Faaborg-Andersen joined the Danish Foreign Service in 1984. He served as deputy head of mission to the Danish Embassy in Pretoria, South Africa (1994 - 1998) and went on to serve as the Ministry's deputy head of Asian affairs (1998 - 2000) and head of Middle East and Latin American affairs (2000 - 2003). During Denmark's 2002 presidency of the Council of the EU, Faaborg-Andersen co-authored the original Roadmap for the Middle East Peace Process (MEPP), eventually approved by the Quartet.

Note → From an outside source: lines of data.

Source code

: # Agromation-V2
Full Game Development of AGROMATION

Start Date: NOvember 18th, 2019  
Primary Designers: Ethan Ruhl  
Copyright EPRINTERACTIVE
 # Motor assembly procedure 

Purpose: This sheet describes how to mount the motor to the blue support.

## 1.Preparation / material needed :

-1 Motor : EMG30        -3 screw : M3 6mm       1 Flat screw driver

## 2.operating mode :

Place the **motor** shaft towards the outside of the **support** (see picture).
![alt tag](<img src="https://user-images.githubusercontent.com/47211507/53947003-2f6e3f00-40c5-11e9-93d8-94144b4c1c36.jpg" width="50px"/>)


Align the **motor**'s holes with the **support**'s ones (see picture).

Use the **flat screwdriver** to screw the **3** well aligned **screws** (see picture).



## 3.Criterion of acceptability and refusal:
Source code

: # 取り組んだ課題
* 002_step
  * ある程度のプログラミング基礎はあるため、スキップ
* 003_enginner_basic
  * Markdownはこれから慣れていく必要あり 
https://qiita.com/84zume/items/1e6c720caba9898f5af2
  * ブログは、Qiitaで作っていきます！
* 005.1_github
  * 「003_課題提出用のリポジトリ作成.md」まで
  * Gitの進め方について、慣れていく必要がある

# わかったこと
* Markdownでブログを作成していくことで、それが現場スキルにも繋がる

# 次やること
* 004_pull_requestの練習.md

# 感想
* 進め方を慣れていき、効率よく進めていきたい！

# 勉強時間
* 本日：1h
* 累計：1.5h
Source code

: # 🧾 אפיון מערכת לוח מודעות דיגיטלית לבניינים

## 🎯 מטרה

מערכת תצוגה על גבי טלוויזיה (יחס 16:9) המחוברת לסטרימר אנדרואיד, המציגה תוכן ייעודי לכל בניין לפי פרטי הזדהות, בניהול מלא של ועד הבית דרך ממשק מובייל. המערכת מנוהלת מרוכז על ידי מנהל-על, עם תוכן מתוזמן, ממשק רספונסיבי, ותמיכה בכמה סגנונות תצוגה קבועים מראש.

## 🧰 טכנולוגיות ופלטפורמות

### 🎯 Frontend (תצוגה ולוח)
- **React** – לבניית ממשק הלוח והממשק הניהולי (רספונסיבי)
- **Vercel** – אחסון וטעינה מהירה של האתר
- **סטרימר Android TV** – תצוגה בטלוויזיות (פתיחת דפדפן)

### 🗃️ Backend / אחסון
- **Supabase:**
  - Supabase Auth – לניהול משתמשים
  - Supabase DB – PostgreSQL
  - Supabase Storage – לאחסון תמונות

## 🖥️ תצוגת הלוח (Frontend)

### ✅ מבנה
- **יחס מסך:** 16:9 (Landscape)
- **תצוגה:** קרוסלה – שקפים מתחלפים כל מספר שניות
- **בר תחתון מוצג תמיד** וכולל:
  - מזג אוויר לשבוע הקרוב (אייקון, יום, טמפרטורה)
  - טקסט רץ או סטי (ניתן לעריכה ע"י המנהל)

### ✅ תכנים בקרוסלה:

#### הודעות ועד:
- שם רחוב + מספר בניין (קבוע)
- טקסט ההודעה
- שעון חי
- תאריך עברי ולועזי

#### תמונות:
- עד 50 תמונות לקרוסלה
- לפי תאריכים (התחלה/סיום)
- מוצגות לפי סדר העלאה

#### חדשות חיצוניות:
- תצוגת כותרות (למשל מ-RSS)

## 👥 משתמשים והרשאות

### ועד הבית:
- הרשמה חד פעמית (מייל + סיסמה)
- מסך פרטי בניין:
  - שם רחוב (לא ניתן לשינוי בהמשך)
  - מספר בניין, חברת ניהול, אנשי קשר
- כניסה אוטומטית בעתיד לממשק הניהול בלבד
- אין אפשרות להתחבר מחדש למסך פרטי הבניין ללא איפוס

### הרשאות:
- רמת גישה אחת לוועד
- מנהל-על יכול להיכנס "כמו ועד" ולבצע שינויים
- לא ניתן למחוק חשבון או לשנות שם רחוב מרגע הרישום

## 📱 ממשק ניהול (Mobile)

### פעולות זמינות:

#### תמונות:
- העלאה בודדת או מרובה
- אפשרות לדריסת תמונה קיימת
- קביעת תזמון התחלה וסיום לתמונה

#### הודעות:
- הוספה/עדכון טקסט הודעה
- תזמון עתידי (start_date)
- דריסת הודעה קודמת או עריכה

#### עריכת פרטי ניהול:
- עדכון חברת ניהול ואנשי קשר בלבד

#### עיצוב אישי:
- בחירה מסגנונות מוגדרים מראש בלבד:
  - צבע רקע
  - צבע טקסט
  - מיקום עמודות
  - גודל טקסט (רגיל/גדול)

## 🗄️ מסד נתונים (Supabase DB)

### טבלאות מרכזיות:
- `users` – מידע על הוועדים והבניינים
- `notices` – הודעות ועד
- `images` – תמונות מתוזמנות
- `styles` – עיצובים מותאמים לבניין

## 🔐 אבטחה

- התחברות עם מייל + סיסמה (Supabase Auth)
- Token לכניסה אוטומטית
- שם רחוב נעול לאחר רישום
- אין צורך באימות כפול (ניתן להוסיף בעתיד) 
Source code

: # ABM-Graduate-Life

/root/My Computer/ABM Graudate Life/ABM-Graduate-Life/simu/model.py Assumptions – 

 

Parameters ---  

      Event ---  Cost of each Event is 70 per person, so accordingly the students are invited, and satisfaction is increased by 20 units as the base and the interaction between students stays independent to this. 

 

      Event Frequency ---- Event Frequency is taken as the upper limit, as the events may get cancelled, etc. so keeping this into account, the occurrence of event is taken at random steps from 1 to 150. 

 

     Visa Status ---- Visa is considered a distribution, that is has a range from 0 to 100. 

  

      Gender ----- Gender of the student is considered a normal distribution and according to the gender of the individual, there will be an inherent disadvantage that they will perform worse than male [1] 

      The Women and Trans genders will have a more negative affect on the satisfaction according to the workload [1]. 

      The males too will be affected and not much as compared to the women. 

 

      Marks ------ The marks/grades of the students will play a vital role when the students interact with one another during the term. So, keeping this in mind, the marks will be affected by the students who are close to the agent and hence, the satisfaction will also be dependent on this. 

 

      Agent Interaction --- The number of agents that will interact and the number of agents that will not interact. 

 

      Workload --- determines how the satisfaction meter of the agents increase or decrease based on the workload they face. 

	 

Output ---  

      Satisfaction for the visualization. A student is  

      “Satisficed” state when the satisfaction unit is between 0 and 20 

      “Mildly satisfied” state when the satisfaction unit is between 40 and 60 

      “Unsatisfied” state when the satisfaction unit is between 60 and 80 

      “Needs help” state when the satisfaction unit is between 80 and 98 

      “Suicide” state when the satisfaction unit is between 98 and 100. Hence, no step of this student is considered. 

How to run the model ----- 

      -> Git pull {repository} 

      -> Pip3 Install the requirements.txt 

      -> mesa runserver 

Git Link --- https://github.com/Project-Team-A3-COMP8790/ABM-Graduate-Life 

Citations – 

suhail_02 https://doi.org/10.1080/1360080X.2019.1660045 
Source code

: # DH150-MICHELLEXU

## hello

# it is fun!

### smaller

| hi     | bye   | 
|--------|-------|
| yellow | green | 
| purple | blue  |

He later served as ambassador of Denmark to the United Nations (2003 - 2008) and as ambassador of Denmark to the Political and Security Committee of the EU (2008 - 2013) before being appointed EU ambassador to Israel by High Representative Catherine Ashton in 2013. He concluded his career serving as the Danish ambassador to Portugal.

==Education==

Faaborg-Andersen received his Master of International Affairs from Columbia University's School of International and Public Affairs (SIPA) in 1982 on a Fulbright scholarship and his Master in Political and Administrative Science (Cand.adm.pol) from the University of Copenhagen in 1984. Faaborg-Andersen is married with two grown children.